Measles Vaccinations

by | 7 Feb, 2023 | Vaccinations

As you may be aware, the recent measles outbreak has called for children to receive measles vaccines to increase the community’s immunity against measles.

In South Africa there are 2 types of measles vaccines available:

  1. Monovalent (this only contains measles) – given from the age of 6 months
  2. Trivalent (this contains measles, mumps and rubella aka MMR) – given from the age of 1 year

The current campaign that is running is aimed at targeting children between the ages of 6 months and 15 years. Vaccine administration has been highly influenced by the Covid pandemic & increased movements against vaccination programs.

Like any other vaccine, the measles vaccine is not a 100% effective against measles (it is 95% effective). The effectiveness is at its peak when children have the 2 doses as required by the EPI Vaccination Schedule. This still allows for an adequate cover to cause mild disease if contracted.

What are the important things to remember that may influence your decision to vaccinate your child now?

  • The vaccine is contraindicated in pregnant women, symptomatic immunocompromised patients (for example those living with HIV that are ill), acute febrile illness in any child (fever >38.5°C).
  • Vaccines can be administered in children with mild illness (you can discuss this with the healthcare professional that is administering the vaccines).
  • No one that has received blood products or immunoglobulins within the last 3 months may get the measles vaccine.
  • Children that suffer from convulsions are NOT contraindicated to receiving the vaccine.
  • Egg allergy is NOT a contraindication to receiving the measles vaccine (in all cases of vaccine administration all children should be monitored for 15 minutes post-administration for reactions).
  • Some of the vaccines do contain gelatine.
  • Overall safer to receive the vaccine on its own (4 weeks apart from other vaccines) although there are exceptions to this
  • 5 to 14 days after the measles vaccine has been administered children may develop some of these symptoms – mild fever, rash, and swollen parotid glands (especially with the trivalent vaccines). It is important to note that this is an adverse event from the vaccine and children are NOT contagious

What happens if your child has already received 1 dose of the MMR between 12 months and 6 years of age?

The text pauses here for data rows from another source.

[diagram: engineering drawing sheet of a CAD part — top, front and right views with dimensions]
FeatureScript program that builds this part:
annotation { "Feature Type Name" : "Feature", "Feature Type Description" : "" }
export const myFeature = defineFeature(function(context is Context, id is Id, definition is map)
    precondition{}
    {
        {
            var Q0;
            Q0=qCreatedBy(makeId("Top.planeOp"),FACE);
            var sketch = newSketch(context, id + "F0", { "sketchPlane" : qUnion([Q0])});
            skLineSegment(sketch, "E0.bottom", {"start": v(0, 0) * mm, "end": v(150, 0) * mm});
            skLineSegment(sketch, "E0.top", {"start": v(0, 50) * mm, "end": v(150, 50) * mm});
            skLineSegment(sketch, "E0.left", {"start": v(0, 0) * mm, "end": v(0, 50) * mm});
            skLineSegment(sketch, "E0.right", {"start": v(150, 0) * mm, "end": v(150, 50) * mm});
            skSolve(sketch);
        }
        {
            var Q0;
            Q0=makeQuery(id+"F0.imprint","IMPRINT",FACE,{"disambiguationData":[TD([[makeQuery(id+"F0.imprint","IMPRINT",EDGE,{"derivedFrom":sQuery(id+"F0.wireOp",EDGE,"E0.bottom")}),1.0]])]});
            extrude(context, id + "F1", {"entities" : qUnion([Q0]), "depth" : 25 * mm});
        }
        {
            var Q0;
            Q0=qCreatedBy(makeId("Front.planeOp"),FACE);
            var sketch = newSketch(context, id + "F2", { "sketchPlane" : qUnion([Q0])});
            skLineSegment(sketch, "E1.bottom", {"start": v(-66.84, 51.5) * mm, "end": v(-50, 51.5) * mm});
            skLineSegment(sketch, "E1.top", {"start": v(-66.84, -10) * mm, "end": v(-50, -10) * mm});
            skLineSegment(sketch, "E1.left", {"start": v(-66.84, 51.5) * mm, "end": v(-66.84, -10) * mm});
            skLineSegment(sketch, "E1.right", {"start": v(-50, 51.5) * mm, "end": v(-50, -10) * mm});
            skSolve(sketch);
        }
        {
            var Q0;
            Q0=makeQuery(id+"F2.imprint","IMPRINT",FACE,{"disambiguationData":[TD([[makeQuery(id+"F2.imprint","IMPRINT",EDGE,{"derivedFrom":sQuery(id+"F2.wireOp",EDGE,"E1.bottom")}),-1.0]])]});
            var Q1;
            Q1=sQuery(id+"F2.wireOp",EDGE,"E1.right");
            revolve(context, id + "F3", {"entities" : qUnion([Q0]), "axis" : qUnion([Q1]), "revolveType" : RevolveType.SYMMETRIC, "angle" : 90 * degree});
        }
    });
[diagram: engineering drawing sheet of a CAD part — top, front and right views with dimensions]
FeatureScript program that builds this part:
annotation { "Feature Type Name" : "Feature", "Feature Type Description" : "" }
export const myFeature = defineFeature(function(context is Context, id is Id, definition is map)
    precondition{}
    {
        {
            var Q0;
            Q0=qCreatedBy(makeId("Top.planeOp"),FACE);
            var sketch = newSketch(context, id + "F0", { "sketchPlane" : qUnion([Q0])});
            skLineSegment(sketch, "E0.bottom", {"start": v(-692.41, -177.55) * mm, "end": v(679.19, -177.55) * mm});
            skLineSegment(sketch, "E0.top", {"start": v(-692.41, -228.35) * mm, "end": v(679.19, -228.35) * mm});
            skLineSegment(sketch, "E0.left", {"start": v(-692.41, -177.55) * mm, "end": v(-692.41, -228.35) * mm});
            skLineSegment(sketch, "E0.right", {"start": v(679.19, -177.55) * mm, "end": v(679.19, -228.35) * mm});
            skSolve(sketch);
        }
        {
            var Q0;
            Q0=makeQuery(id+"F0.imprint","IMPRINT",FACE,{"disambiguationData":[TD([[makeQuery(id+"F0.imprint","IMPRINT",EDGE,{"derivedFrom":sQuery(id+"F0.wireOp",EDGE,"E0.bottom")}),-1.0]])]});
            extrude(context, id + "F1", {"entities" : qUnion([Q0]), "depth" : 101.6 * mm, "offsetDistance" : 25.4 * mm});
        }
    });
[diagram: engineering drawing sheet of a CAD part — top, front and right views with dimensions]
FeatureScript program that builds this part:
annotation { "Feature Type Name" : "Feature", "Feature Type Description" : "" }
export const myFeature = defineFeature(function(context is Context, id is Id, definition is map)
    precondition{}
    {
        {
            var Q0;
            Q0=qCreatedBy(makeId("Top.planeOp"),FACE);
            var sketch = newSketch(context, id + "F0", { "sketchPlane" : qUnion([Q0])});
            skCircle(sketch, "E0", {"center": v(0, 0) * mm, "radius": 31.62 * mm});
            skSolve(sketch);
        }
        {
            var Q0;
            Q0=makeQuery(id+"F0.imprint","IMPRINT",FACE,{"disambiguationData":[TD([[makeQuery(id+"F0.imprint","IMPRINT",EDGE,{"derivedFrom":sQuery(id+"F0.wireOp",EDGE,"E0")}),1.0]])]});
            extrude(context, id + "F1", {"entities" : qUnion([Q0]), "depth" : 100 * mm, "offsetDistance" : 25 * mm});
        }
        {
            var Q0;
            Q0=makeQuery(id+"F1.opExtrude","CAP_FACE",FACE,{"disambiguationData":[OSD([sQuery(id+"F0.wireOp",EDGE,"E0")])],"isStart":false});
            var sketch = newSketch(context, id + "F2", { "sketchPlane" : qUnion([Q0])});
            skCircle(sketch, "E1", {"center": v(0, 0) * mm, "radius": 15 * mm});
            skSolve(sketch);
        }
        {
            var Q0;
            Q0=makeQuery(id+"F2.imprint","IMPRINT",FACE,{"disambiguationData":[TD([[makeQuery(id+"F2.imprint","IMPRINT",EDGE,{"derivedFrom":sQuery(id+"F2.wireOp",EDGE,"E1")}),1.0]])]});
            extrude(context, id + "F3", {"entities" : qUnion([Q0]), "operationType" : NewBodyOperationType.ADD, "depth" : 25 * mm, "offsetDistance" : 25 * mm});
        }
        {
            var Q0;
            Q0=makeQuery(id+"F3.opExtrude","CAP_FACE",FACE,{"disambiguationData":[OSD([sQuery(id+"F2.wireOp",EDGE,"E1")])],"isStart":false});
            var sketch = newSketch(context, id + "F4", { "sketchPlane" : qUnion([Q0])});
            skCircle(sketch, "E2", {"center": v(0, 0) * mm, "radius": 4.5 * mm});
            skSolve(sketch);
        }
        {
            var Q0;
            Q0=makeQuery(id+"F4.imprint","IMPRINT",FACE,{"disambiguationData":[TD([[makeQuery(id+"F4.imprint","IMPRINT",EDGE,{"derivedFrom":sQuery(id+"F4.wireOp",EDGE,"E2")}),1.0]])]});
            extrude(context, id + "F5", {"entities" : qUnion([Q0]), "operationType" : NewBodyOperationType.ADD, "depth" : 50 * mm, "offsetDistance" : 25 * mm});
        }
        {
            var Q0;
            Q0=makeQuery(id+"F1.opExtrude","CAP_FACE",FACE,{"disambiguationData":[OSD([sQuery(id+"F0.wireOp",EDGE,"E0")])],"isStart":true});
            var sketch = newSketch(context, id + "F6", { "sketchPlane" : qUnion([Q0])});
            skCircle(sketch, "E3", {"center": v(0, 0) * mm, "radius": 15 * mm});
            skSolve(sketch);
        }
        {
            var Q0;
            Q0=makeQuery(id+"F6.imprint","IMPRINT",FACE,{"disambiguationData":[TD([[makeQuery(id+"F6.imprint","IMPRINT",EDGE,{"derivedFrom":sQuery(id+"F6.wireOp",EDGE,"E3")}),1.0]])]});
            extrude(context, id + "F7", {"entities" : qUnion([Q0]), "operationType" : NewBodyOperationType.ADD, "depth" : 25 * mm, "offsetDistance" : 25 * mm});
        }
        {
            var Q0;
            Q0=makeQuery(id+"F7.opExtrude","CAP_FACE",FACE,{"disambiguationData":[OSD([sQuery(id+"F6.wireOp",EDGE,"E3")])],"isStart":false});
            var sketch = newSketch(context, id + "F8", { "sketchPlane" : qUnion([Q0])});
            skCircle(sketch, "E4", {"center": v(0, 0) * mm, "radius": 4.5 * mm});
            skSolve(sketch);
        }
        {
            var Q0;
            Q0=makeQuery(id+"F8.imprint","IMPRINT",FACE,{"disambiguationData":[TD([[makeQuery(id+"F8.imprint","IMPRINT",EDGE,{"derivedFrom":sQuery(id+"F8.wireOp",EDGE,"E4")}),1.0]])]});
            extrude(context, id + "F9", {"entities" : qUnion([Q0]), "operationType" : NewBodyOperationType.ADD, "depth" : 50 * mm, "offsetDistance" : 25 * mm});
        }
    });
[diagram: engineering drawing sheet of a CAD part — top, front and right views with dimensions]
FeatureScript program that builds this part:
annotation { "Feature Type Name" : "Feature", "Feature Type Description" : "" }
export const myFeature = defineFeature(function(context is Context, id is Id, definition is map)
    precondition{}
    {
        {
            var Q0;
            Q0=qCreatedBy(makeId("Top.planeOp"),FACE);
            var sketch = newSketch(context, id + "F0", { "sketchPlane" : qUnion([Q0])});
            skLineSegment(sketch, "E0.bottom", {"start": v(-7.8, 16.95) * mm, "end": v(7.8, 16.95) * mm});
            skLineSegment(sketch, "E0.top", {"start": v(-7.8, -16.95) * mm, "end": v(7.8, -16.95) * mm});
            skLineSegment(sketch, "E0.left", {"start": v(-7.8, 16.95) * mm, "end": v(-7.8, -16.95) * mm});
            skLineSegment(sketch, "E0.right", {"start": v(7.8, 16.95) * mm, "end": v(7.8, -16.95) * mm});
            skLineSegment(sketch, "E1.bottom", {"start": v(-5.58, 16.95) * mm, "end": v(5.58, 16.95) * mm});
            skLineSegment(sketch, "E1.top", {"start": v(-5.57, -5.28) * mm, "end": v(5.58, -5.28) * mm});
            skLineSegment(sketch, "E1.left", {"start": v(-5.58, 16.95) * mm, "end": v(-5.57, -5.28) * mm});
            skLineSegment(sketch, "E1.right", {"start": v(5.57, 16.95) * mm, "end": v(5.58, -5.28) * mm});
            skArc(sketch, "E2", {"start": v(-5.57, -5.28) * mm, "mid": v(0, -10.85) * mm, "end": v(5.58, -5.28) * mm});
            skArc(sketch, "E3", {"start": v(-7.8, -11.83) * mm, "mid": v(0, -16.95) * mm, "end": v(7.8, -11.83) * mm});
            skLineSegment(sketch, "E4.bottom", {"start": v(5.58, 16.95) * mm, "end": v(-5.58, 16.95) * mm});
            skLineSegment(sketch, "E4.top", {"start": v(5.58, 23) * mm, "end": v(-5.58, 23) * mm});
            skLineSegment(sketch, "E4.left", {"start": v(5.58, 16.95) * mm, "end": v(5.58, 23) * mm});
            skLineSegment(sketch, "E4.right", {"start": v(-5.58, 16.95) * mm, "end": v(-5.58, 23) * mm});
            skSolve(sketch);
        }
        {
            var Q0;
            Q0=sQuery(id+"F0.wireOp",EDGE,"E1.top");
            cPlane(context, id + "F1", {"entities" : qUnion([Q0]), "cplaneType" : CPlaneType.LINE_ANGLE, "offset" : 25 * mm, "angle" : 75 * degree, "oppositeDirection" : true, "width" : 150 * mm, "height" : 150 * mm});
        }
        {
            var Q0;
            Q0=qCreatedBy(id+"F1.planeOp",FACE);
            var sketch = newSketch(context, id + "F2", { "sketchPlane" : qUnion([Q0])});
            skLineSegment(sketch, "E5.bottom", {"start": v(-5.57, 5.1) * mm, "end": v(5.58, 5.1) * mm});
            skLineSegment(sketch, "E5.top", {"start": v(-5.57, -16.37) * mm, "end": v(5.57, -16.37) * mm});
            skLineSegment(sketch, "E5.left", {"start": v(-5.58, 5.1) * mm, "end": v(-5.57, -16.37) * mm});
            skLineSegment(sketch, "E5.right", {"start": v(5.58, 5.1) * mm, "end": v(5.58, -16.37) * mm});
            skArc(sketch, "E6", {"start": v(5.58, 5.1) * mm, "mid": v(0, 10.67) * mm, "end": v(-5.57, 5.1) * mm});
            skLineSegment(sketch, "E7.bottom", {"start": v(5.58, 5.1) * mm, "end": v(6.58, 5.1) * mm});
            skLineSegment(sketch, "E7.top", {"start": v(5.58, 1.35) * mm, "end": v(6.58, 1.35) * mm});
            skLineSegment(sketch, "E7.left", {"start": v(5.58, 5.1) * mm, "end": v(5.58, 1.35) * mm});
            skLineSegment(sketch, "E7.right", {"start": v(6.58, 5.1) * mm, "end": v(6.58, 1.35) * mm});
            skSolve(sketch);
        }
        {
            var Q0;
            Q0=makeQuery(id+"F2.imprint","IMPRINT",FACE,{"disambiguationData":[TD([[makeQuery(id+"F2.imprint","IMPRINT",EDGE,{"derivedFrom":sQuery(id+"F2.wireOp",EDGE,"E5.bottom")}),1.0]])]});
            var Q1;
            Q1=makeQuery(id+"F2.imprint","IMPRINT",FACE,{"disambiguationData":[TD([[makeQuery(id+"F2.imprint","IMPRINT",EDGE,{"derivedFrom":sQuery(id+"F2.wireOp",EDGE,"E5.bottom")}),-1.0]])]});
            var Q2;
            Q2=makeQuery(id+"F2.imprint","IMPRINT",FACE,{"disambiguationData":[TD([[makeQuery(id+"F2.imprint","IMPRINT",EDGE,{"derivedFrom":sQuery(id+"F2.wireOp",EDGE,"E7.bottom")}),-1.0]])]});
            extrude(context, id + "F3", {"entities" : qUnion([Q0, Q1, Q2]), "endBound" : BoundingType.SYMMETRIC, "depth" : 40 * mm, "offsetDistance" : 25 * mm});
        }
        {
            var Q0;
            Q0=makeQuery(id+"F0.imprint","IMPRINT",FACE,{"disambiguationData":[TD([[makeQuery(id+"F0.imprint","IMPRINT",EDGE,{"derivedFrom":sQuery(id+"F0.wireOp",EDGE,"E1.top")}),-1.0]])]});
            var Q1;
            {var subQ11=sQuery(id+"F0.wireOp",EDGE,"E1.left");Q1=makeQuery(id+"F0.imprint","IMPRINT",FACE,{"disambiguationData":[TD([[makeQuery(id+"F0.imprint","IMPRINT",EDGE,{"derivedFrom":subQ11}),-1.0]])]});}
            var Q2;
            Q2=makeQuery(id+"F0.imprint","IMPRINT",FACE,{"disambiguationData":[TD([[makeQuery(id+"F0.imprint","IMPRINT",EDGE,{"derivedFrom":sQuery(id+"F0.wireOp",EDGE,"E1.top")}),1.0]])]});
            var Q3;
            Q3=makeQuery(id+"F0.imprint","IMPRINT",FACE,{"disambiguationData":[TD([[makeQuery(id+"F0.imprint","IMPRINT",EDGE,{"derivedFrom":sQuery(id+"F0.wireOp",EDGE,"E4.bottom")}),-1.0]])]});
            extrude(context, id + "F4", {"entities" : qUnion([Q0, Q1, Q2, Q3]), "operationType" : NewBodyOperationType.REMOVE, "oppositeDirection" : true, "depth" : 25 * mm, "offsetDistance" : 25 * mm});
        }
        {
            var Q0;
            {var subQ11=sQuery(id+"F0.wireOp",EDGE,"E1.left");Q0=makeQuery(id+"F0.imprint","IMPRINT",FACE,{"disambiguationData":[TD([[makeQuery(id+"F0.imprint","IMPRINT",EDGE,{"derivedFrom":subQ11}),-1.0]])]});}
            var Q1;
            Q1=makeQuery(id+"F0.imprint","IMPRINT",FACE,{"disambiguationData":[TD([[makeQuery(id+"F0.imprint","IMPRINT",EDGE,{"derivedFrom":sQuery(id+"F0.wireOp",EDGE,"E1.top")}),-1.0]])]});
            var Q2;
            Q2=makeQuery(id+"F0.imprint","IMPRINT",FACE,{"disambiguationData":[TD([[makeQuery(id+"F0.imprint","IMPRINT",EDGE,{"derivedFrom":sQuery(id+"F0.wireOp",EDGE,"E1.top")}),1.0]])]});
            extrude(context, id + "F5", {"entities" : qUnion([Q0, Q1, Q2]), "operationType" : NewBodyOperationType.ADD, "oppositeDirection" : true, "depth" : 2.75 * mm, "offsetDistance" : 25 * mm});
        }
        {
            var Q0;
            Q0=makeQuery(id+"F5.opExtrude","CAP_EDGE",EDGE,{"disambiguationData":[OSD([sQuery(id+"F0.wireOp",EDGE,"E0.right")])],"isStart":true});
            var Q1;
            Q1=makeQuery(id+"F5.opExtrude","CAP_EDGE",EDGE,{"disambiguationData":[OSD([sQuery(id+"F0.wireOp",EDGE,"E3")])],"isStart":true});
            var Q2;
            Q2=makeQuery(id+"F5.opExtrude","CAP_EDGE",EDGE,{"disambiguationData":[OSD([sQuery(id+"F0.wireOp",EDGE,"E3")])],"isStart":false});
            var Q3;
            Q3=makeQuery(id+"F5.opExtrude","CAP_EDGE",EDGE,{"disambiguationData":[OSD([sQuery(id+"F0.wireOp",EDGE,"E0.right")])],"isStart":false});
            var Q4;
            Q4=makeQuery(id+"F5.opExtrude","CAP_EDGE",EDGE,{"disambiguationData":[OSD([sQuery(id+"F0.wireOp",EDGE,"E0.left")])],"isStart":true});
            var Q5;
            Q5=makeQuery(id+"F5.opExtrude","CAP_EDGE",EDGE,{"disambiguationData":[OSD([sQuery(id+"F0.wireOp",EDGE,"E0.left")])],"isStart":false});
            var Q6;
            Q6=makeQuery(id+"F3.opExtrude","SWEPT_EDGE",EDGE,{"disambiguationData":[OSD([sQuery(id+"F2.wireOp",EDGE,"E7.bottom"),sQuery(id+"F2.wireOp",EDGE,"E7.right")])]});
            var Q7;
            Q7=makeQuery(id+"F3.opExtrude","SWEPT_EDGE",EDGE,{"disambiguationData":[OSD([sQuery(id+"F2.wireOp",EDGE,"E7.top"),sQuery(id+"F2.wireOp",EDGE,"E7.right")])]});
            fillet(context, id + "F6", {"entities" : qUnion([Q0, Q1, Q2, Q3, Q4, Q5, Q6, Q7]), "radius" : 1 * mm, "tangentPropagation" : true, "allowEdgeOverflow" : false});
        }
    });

They can get the second dose (even before it is due on the scheduling)

If your child is up to date with 2 MMR vaccines, do they need another vaccination?

They can get another dose BUT this time around they only receive a monovalent vaccine (and not MMR)

Please remember that the EPI Vaccination Schedule does differ between the public and private sector. If you have any queries, discuss these with your family doctor or nurse administering vaccines.